# DVD/RW drive not responding/working



## ilikemusic (Jul 22, 2009)

Yesterday I was watching a DVD when half way through the disc just seemed to not want to play anymore. I tried another CD (a game) and it worked fine, however upon putting the DVD back in, nothing happens, and neither does the game. I tried a commercial music CD, and this is not recognised either – ‘Please insert a disc into drive D:’. You can definitely hear the discs spinning, but there’s a more ominous sound then before.

My OS is Vista Home Premium, and the CD/DVD driver is named ‘Optiarc DVD RW AD-7200S SCSI CdRom Device’.

I have already tried uninstalling the driver, then rebooting Windows to install it again, but to no avail. Also, I’ve switched the Disc Drive’s transfer mode from DMA to PIO Mode, which also did nothing.
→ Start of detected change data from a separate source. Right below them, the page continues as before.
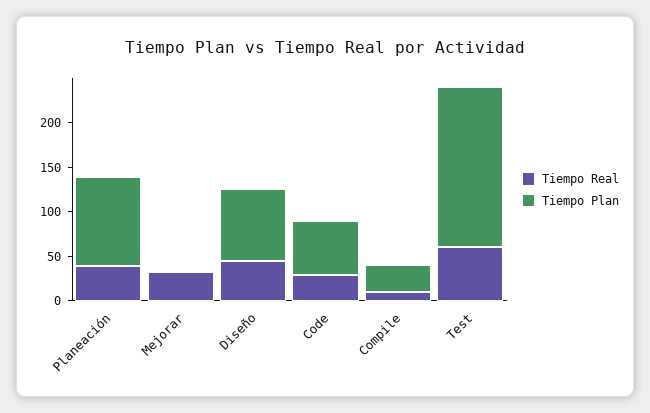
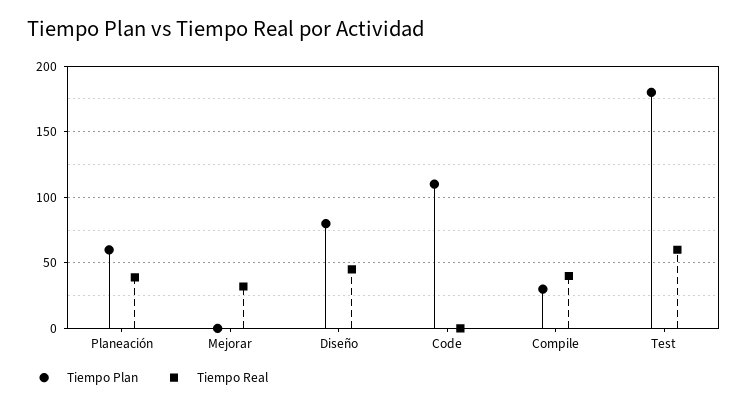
Tiempo Plan, Planeación: 100 -> 60
Tiempo Real, Code: 30 -> 0
Tiempo Plan, Code: 60 -> 110
Tiempo Real, Compile: 10 -> 40

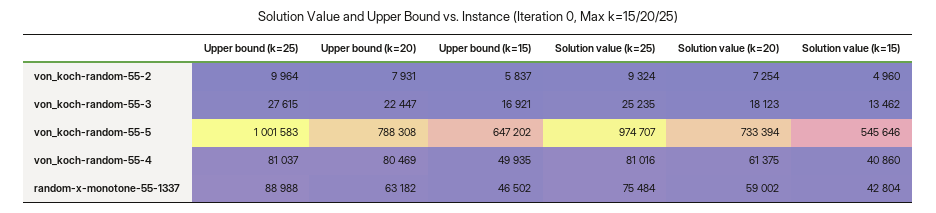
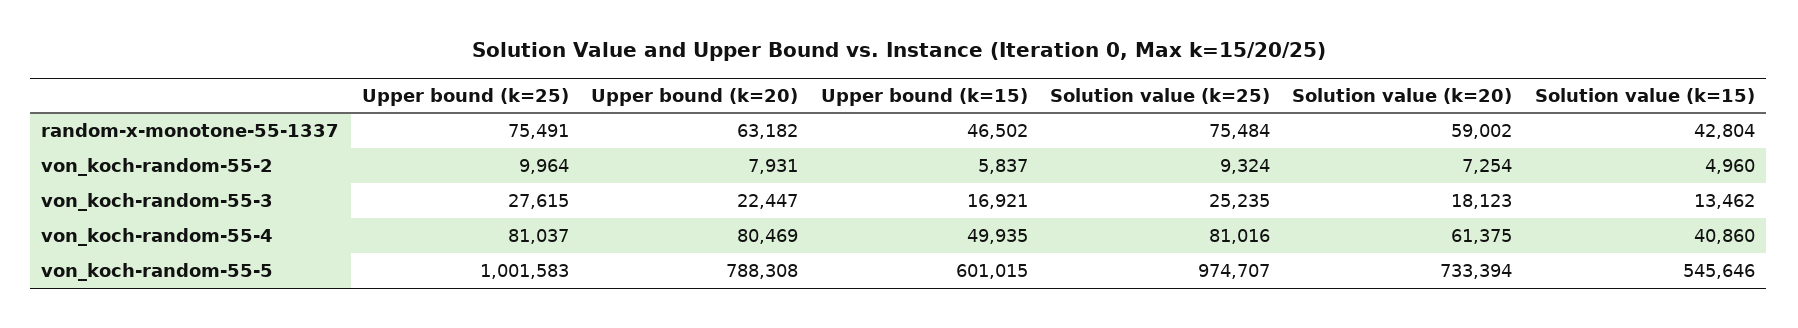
Upper bound (k=15), von_koch-random-55-5: 647202 -> 601015
Upper bound (k=25), random-x-monotone-55-1337: 88988 -> 75491

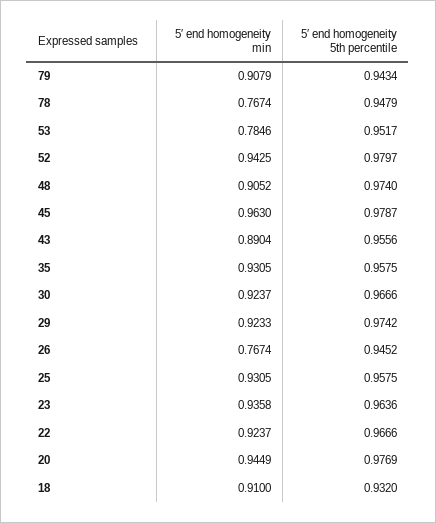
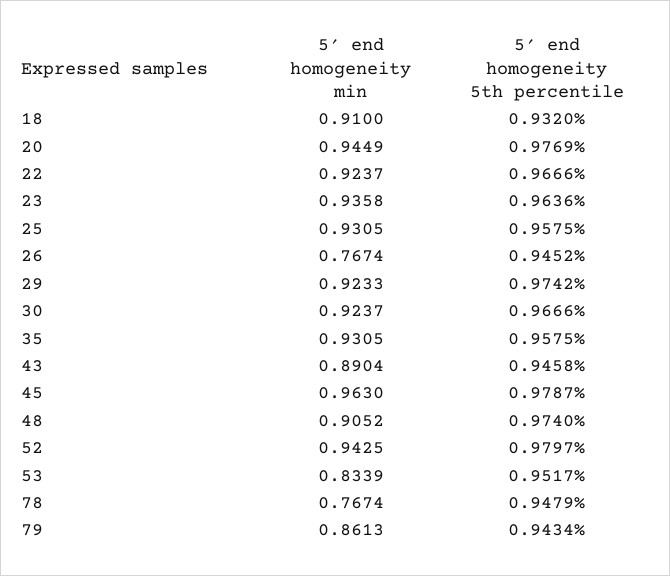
5′ end homogeneity min, 79: 0.9079 -> 0.8613
5′ end homogeneity min, 53: 0.7846 -> 0.8339
5′ end homogeneity 5th percentile, 43: 0.9556 -> 0.9458

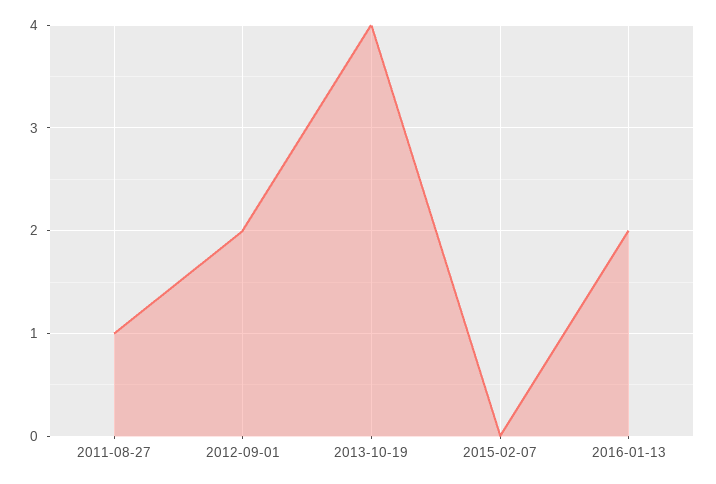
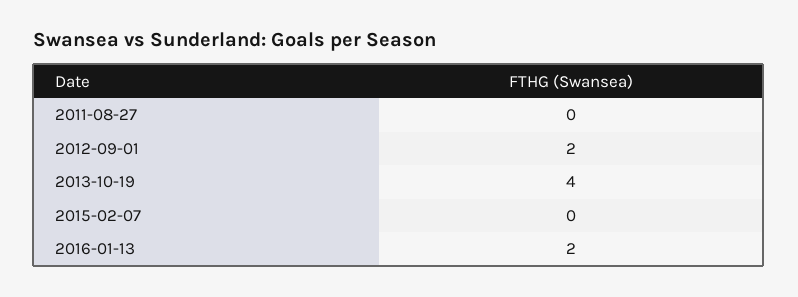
2011-08-27: 1 -> 0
Any suggestions/help would be greatly appreciated!


----------



## dai (Jul 2, 2004)

you want the drive in dma mode not pio

try removing the filters

http://support.microsoft.com/kb/929461

cleaning the lasers

check for a firmware update for the drive

try a new data cable on the drive


----------



## ilikemusic (Jul 22, 2009)

I've removed the filters, the problem is still exactly the same though.
I'll try cleaning the lasers, but in the meantime, to check for a firmware update shall i just google the drive name and firmware? Haven't really done anything like this before, thanks very much for the help though!


----------



## dai (Jul 2, 2004)

check here

http://www.sony-optiarc.us/en/support-service/downloads/fw_dvd-writer-ad-series.html


----------



## ilikemusic (Jul 22, 2009)

Thanks, i downloaded the AD-7200S (S-ATA) one, unzipped it, but it says 'Target drive is not found correctly'...

Any ideas?


----------



## dai (Jul 2, 2004)

try a new data cable on the drive


----------



## ilikemusic (Jul 22, 2009)

Ermm, how do i find the correct data cable to get/use sorry?

I'm not even sure of what that does heh! Excuse my ignorance.


----------



## dai (Jul 2, 2004)

they look like this

http://www.satacable.com/images_products/DSCF309253.jpg


----------